Reproduce the text of the listing below line for line, without changing anything. Leave out the pictures.

- - - -

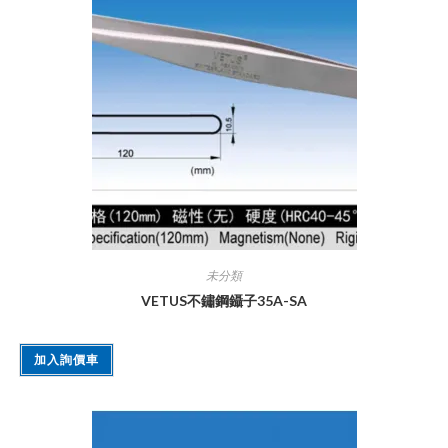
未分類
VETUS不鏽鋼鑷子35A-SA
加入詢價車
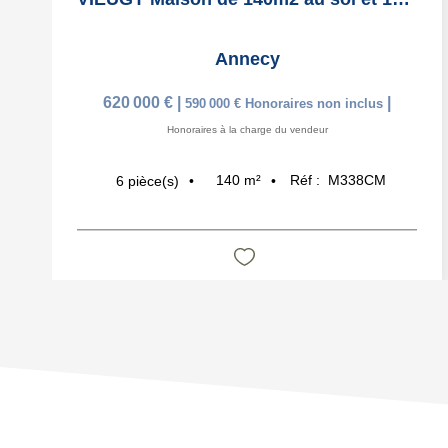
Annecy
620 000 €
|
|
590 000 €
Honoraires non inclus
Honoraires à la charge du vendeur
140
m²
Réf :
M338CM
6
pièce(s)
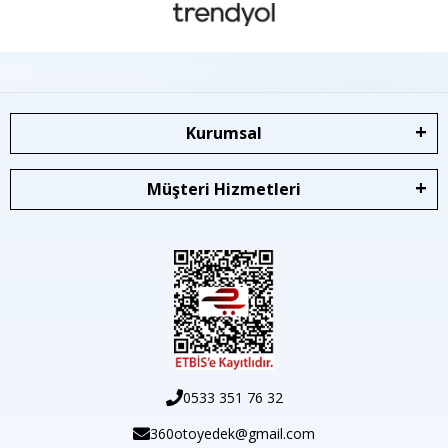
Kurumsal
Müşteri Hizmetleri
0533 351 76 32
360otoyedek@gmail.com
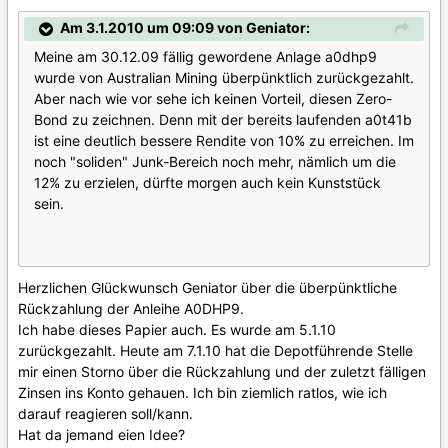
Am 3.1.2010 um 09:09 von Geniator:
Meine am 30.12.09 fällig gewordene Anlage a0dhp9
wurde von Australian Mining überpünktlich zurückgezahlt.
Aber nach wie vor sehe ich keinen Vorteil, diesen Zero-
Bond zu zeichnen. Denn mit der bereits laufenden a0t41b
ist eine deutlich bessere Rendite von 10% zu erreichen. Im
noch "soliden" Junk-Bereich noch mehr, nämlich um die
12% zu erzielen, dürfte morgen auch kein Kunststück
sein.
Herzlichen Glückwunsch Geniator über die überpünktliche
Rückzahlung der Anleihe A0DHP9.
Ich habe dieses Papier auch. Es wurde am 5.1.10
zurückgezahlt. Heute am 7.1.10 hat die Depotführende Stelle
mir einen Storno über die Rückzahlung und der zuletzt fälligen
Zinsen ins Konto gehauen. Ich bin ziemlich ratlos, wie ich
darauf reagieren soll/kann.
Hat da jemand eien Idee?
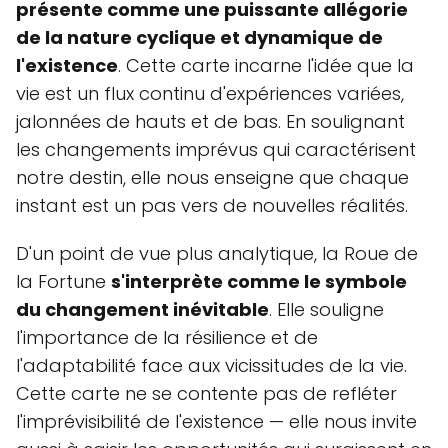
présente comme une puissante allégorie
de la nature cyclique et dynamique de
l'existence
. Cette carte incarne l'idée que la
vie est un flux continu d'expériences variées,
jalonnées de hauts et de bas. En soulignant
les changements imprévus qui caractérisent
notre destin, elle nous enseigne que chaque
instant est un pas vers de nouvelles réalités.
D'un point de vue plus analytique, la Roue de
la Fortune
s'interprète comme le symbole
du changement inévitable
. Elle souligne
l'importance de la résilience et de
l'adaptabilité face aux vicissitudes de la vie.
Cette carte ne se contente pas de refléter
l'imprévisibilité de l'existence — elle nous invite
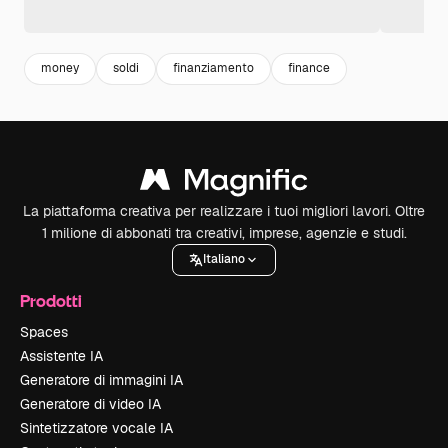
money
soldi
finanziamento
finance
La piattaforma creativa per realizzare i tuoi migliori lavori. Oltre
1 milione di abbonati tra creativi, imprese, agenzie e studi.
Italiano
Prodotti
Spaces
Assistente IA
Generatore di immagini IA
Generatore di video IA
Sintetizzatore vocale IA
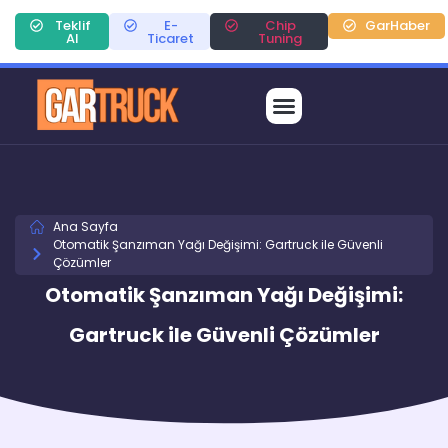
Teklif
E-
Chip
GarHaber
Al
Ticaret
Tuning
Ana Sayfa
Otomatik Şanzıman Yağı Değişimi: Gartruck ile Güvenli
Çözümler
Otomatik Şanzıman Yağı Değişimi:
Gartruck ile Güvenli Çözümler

- - - -

TASK RESPONSE:
未分類
VETUS不鏽鋼鑷子35A-SA
加入詢價車
Annecy
620 000 €
|
|
590 000 €
Honoraires non inclus
Honoraires à la charge du vendeur
140
m²
Réf :
M338CM
6
pièce(s)
Kurumsal
Müşteri Hizmetleri
0533 351 76 32
360otoyedek@gmail.com
Am 3.1.2010 um 09:09 von Geniator:
Meine am 30.12.09 fällig gewordene Anlage a0dhp9
wurde von Australian Mining überpünktlich zurückgezahlt.
Aber nach wie vor sehe ich keinen Vorteil, diesen Zero-
Bond zu zeichnen. Denn mit der bereits laufenden a0t41b
ist eine deutlich bessere Rendite von 10% zu erreichen. Im
noch "soliden" Junk-Bereich noch mehr, nämlich um die
12% zu erzielen, dürfte morgen auch kein Kunststück
sein.
Herzlichen Glückwunsch Geniator über die überpünktliche
Rückzahlung der Anleihe A0DHP9.
Ich habe dieses Papier auch. Es wurde am 5.1.10
zurückgezahlt. Heute am 7.1.10 hat die Depotführende Stelle
mir einen Storno über die Rückzahlung und der zuletzt fälligen
Zinsen ins Konto gehauen. Ich bin ziemlich ratlos, wie ich
darauf reagieren soll/kann.
Hat da jemand eien Idee?
présente comme une puissante allégorie
de la nature cyclique et dynamique de
l'existence
. Cette carte incarne l'idée que la
vie est un flux continu d'expériences variées,
jalonnées de hauts et de bas. En soulignant
les changements imprévus qui caractérisent
notre destin, elle nous enseigne que chaque
instant est un pas vers de nouvelles réalités.
D'un point de vue plus analytique, la Roue de
la Fortune
s'interprète comme le symbole
du changement inévitable
. Elle souligne
l'importance de la résilience et de
l'adaptabilité face aux vicissitudes de la vie.
Cette carte ne se contente pas de refléter
l'imprévisibilité de l'existence — elle nous invite
money
soldi
finanziamento
finance
La piattaforma creativa per realizzare i tuoi migliori lavori. Oltre
1 milione di abbonati tra creativi, imprese, agenzie e studi.
Italiano
Prodotti
Spaces
Assistente IA
Generatore di immagini IA
Generatore di video IA
Sintetizzatore vocale IA
Teklif
E-
Chip
GarHaber
Al
Ticaret
Tuning
Ana Sayfa
Otomatik Şanzıman Yağı Değişimi: Gartruck ile Güvenli
Çözümler
Otomatik Şanzıman Yağı Değişimi:
Gartruck ile Güvenli Çözümler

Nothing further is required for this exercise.